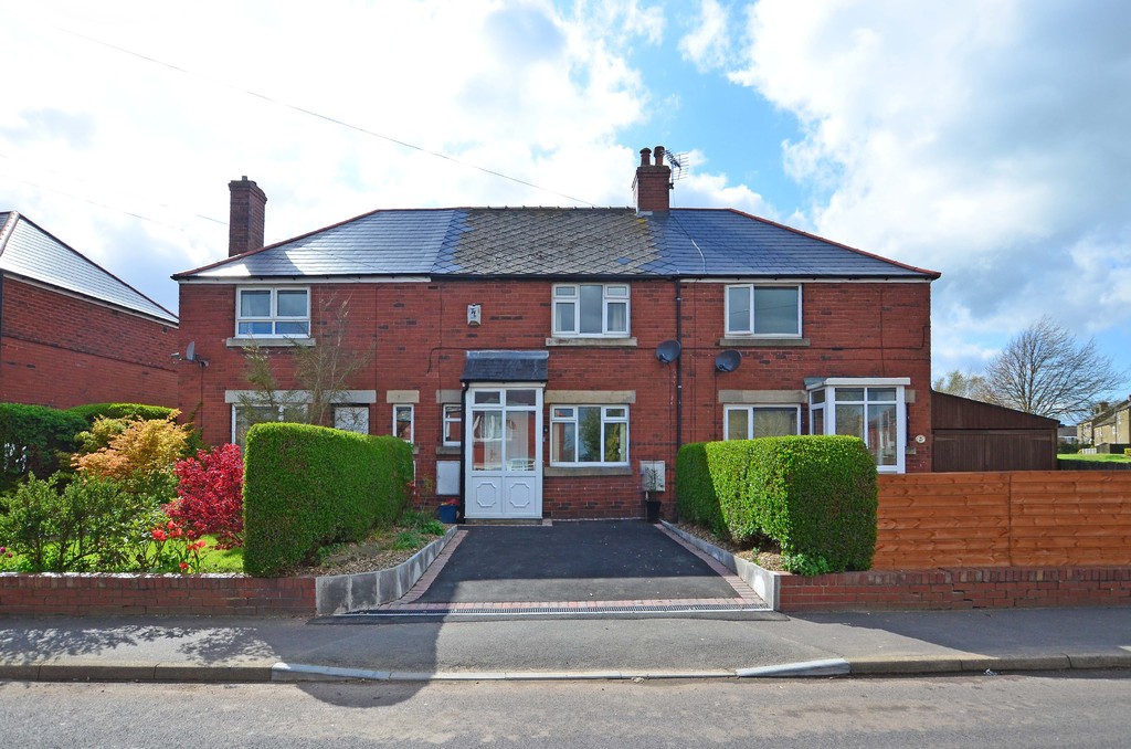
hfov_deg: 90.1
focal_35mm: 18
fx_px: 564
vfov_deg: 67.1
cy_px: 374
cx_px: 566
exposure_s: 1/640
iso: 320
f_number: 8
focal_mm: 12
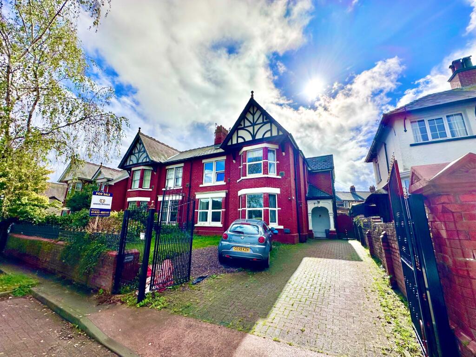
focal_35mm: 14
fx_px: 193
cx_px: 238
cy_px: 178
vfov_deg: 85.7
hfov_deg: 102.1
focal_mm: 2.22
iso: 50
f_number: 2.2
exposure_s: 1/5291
........
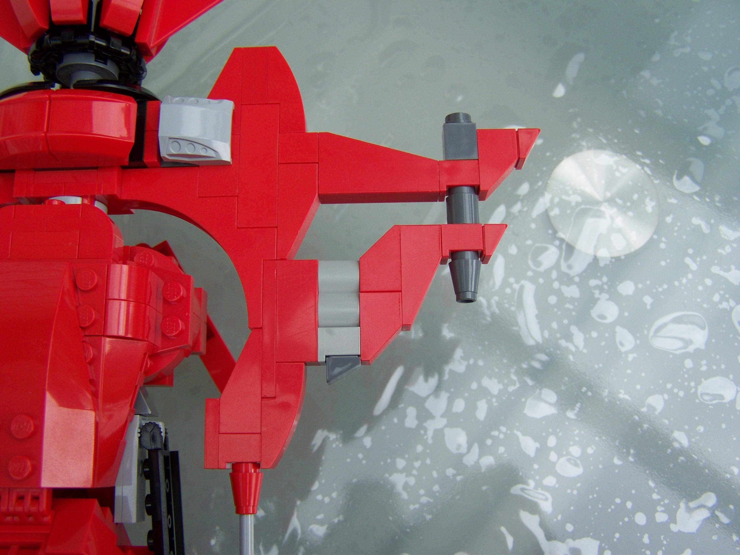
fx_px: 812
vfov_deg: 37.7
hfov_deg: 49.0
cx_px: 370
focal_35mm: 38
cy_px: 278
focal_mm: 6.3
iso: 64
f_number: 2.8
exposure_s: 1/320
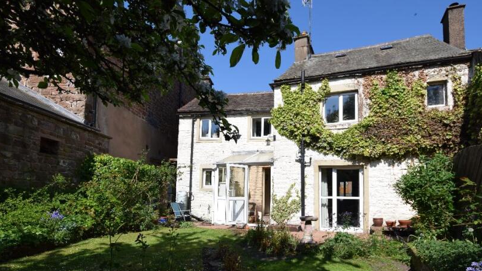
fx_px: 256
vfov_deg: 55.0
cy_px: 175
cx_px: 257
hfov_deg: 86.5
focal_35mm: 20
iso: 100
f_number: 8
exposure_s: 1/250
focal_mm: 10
........
ASSIGNMENT –
Both boundary lines included, write out word for word only the lines above from the one containing "exposure_s: 1/320" to the one containing "focal_mm: 10", leaving out any pictures.

RESULT BELOW –
exposure_s: 1/320
fx_px: 256
vfov_deg: 55.0
cy_px: 175
cx_px: 257
hfov_deg: 86.5
focal_35mm: 20
iso: 100
f_number: 8
exposure_s: 1/250
focal_mm: 10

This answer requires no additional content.